[Stored items from a collection]
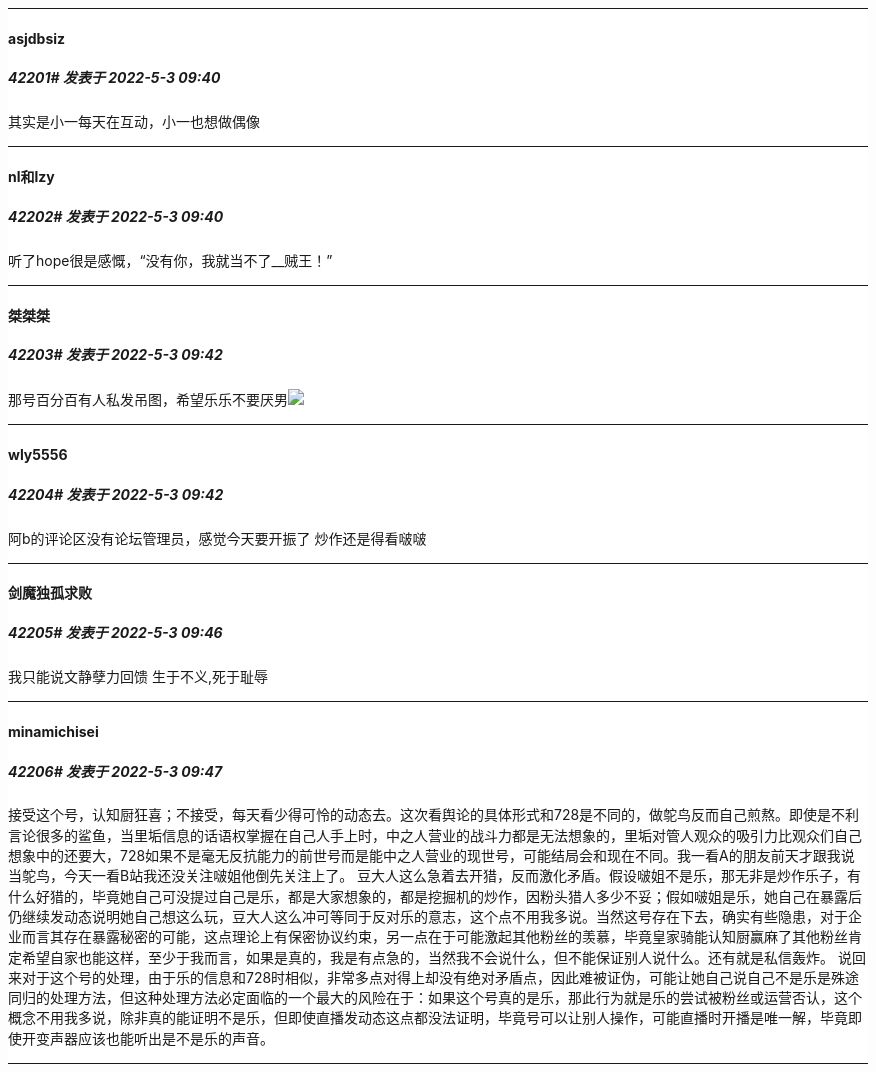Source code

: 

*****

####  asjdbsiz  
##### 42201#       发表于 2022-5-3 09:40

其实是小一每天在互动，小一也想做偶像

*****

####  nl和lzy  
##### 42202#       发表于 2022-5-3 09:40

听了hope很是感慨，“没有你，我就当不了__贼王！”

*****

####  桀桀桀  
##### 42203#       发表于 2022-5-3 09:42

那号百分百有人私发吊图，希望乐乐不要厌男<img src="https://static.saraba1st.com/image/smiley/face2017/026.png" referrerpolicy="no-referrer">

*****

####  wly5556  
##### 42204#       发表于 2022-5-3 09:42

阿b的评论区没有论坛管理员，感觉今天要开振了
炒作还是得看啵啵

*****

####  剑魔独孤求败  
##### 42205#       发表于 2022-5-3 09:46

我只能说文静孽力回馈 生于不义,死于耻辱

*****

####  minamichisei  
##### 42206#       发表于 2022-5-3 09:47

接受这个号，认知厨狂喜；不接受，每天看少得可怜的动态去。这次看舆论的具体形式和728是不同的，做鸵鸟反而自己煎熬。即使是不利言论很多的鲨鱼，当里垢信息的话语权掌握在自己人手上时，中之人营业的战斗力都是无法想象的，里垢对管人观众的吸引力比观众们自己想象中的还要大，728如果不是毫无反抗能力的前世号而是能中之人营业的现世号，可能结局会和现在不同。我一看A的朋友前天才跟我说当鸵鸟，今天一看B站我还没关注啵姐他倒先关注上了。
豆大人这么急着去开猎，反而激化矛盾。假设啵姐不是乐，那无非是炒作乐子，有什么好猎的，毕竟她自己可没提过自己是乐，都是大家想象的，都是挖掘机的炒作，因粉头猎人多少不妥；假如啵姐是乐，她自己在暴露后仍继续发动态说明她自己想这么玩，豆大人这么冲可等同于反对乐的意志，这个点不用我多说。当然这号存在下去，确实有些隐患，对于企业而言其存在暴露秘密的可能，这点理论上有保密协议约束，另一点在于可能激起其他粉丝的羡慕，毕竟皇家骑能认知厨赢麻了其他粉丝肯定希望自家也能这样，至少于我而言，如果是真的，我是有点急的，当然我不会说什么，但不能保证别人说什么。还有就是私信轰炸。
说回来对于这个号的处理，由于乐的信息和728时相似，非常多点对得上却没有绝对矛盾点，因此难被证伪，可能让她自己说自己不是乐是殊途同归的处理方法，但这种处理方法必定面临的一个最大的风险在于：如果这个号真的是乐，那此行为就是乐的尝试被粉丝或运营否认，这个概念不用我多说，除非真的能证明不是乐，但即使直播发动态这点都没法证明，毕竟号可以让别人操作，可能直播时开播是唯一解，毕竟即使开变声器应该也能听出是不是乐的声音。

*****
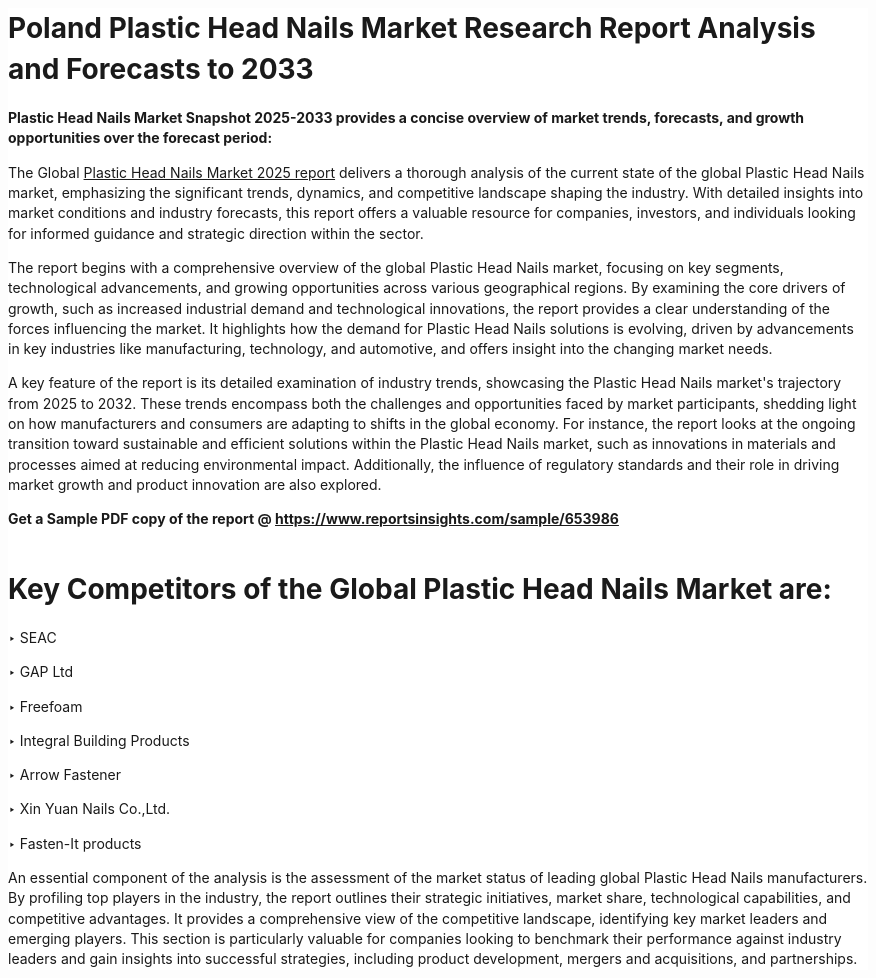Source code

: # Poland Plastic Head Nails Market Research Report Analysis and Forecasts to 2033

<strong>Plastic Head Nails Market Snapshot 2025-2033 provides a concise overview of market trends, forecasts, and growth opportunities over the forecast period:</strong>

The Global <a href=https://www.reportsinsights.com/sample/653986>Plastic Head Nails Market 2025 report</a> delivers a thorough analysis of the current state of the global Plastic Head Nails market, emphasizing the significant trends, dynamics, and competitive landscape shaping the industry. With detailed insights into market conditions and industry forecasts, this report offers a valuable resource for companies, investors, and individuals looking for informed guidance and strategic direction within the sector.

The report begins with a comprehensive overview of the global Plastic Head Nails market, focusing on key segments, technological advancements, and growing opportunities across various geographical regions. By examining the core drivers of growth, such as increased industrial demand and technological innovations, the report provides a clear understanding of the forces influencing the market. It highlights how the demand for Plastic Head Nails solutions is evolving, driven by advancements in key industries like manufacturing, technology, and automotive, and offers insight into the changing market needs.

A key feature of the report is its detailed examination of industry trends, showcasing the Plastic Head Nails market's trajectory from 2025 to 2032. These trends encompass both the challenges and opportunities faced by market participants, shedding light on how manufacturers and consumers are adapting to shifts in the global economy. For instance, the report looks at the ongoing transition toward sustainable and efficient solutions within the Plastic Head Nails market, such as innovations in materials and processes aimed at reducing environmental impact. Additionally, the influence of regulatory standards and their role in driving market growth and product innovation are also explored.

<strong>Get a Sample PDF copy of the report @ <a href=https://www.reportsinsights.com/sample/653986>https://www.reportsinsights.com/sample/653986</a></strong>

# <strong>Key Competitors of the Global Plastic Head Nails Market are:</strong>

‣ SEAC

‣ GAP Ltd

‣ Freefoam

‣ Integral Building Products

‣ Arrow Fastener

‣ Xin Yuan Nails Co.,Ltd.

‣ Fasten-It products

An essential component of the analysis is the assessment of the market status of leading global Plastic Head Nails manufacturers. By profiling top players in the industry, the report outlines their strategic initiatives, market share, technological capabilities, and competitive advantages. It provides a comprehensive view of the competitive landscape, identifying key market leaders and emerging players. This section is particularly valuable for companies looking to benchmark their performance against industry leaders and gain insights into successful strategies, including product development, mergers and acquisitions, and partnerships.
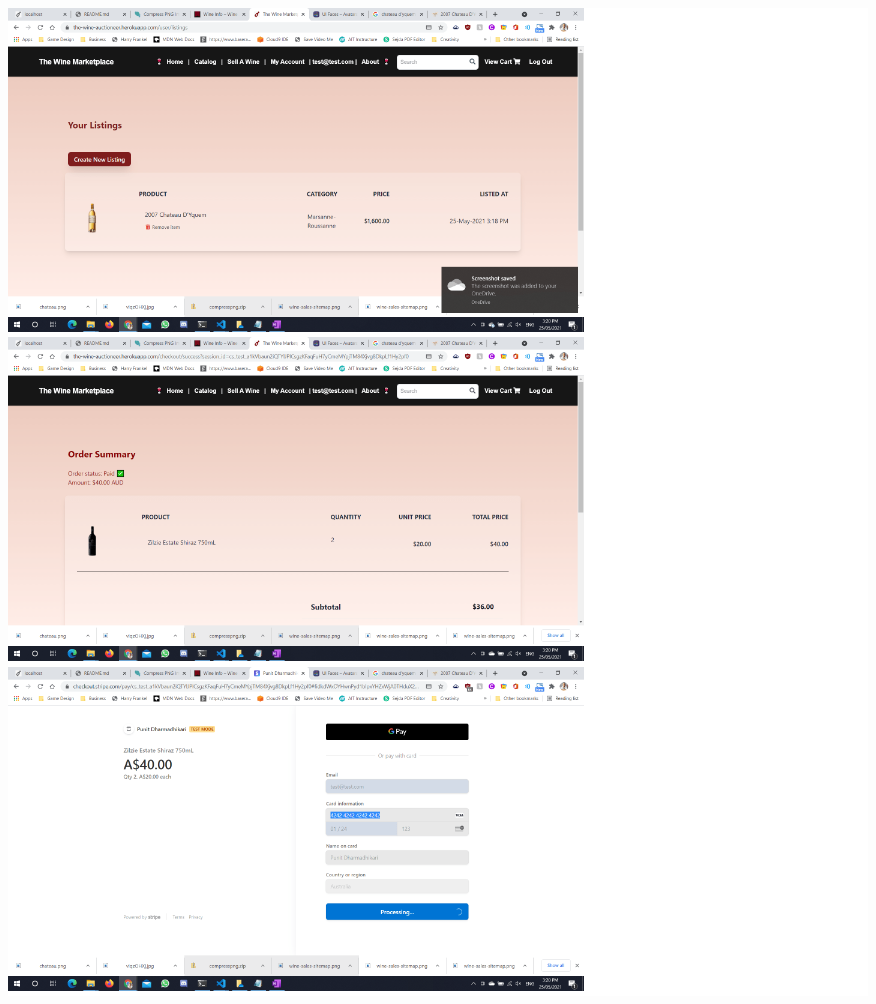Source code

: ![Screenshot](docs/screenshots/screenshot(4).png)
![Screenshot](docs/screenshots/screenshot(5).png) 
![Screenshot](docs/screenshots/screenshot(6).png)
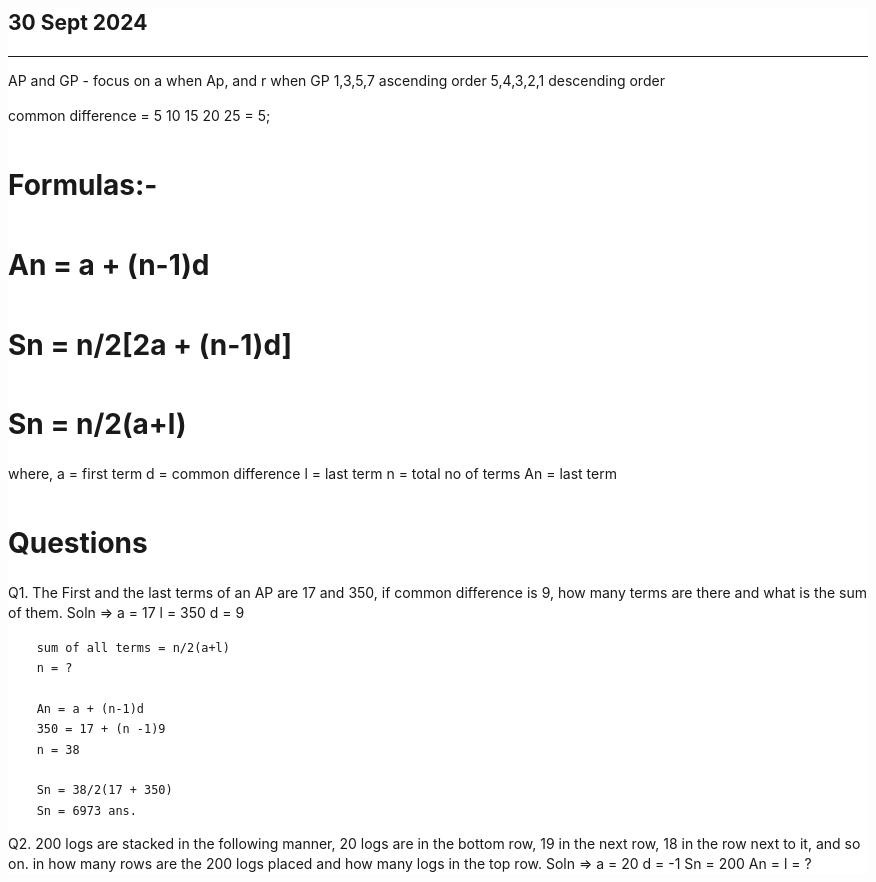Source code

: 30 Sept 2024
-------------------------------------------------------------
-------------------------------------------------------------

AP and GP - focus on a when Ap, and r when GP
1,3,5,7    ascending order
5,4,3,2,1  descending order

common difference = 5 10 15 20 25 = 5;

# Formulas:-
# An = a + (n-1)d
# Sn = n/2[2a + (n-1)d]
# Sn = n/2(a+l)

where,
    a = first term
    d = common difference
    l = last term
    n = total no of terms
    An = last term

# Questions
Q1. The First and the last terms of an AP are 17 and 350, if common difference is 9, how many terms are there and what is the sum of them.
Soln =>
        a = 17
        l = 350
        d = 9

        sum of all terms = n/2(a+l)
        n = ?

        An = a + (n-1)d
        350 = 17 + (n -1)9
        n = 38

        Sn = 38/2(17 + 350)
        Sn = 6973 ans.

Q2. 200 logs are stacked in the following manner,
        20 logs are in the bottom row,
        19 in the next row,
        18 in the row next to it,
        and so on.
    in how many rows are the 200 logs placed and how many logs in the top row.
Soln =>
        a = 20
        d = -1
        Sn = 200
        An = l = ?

### [Activity]
Take the line holding "in how many" and the lines after it through the end of the entries. Retype them exactly and add nothing.

### [Your solution]
    in how many rows are the 200 logs placed and how many logs in the top row.
Soln =>
        a = 20
        d = -1
        Sn = 200
        An = l = ?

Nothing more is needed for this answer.